DIRECTIVES:
1. In the tax court decision, on what date was the trial held?
2. Rewrite everything in the tax court decision from "I. STATEMENT OF" down to "Ex 2 at 1.)", switching "four story" to "five story".

DOCUMENT TEXT:
------------------------------------------------
CLACKAMAS COUNTY ASSESSOR, Plaintiff KAREN M. DREBES, TRUSTEE, LAWRENCE T. DREBES, TRUSTEE, Defendants.


FINAL DECISION

DAN ROBINSON MAGISTRATE JUDGE.

The court entered its Decision in the above-entitled matter on November 14, 2013. The court did not receive a request for an award of costs and disbursements (TCR-MD 19) within 14 days after its Decision was entered. The court's Final Decision incorporates its Decision without change.

Plaintiff Clackamas County Assessor appeals from an order of the Clackamas County Board of Property Tax Appeals (Board) that reduced the real market value (RMV) of Defendants' mountain resort condominium, identified as Account 05021691, for the 2012-13 tax year. Trial in the matter was held by telephone August 12, 2013. Plaintiff was represented by Richard Valasek (Valasek), Appraiser II, Clackamas County Assessor's office. Defendants were represented by Karen Drebes (Drebes).

I. STATEMENT OF FACTS

The subject property is a 2, 355 square foot single level condominium unit on the third floor of a four story building at the Collins Lake Resort at Government Camp near Mount Hood, a popular ski mountain and recreational destination in Oregon. (Ptf's Ex 1 at 3.) There are 32 units in the building, eight on each floor. (Id. at 4-5.) The building was built in 2007. (Id. at 4.) Each floor has two end units and six interior units. (Id. at 5.) The subject property, unit 17, is an end unit. (Ptf's Ex 2 at 1.)
------------------------------------------------
SUPPLIED RECORDS:
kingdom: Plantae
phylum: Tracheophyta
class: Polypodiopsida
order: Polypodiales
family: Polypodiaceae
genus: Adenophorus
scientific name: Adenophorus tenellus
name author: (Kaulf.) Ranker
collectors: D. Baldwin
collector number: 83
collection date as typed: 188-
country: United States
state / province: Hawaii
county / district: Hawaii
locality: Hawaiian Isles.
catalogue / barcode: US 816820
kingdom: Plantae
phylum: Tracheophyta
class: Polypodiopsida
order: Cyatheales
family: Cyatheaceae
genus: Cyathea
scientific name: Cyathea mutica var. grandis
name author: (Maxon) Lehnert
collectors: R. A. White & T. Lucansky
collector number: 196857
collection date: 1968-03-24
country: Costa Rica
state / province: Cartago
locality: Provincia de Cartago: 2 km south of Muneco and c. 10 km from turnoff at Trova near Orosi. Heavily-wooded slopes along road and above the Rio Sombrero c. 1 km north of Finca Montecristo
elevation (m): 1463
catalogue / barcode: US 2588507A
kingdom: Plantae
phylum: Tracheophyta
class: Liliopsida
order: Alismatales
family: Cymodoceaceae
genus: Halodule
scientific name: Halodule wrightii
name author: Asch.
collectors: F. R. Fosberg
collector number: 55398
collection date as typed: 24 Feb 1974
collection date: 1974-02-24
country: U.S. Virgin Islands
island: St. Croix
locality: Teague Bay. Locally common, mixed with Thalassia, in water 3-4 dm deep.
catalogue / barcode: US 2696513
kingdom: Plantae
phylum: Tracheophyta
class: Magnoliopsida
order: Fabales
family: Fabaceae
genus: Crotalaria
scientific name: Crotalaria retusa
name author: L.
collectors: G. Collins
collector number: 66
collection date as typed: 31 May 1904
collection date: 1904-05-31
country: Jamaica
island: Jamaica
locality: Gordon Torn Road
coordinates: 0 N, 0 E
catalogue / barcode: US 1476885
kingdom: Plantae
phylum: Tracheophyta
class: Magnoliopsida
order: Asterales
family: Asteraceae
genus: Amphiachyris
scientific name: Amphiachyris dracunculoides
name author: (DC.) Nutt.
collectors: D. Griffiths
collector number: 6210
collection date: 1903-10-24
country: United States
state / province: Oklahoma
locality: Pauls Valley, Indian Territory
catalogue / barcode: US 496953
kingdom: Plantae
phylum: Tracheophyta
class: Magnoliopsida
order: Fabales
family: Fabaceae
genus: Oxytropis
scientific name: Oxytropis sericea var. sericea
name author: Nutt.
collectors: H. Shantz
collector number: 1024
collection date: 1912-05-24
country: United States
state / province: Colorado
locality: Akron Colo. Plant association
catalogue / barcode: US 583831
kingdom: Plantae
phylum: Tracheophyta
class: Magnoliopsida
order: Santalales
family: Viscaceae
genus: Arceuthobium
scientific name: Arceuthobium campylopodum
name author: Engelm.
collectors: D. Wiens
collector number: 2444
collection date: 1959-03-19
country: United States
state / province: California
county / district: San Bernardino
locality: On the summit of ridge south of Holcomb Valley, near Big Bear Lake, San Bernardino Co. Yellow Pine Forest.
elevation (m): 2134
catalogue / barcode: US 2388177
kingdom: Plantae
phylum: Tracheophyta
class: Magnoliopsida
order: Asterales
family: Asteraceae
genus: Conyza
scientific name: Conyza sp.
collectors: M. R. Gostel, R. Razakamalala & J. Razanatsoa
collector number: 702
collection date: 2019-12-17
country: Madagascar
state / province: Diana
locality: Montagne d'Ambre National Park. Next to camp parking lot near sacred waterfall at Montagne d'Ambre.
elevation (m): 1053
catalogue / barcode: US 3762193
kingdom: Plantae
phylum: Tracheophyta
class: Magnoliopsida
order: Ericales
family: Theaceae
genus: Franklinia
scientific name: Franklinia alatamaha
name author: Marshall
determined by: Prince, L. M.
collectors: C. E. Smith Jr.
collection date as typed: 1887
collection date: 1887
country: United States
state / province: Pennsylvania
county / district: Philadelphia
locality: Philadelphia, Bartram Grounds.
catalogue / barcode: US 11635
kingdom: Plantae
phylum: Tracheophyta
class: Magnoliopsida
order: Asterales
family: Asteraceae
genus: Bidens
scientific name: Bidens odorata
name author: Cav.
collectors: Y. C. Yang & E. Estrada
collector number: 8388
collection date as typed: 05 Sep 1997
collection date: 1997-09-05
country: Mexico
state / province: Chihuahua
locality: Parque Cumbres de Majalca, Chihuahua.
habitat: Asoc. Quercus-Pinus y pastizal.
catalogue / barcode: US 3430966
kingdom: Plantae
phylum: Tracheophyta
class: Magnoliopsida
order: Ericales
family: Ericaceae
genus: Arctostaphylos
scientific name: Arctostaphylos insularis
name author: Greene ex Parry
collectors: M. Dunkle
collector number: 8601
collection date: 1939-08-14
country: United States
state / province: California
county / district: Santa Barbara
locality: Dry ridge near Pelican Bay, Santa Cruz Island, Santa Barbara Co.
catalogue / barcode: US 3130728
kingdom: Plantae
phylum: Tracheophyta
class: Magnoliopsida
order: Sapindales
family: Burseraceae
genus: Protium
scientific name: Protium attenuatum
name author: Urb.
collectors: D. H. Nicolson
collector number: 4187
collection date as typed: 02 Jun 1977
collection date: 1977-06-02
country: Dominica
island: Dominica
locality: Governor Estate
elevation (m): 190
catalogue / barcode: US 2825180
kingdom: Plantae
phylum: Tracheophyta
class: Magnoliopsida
------------------------------------------------
THE ANSWERS:
1. August 12, 2013, by telephone.

2.
I. STATEMENT OF FACTS

The subject property is a 2, 355 square foot single level condominium unit on the third floor of a five story building at the Collins Lake Resort at Government Camp near Mount Hood, a popular ski mountain and recreational destination in Oregon. (Ptf's Ex 1 at 3.) There are 32 units in the building, eight on each floor. (Id. at 4-5.) The building was built in 2007. (Id. at 4.) Each floor has two end units and six interior units. (Id. at 5.) The subject property, unit 17, is an end unit. (Ptf's Ex 2 at 1.)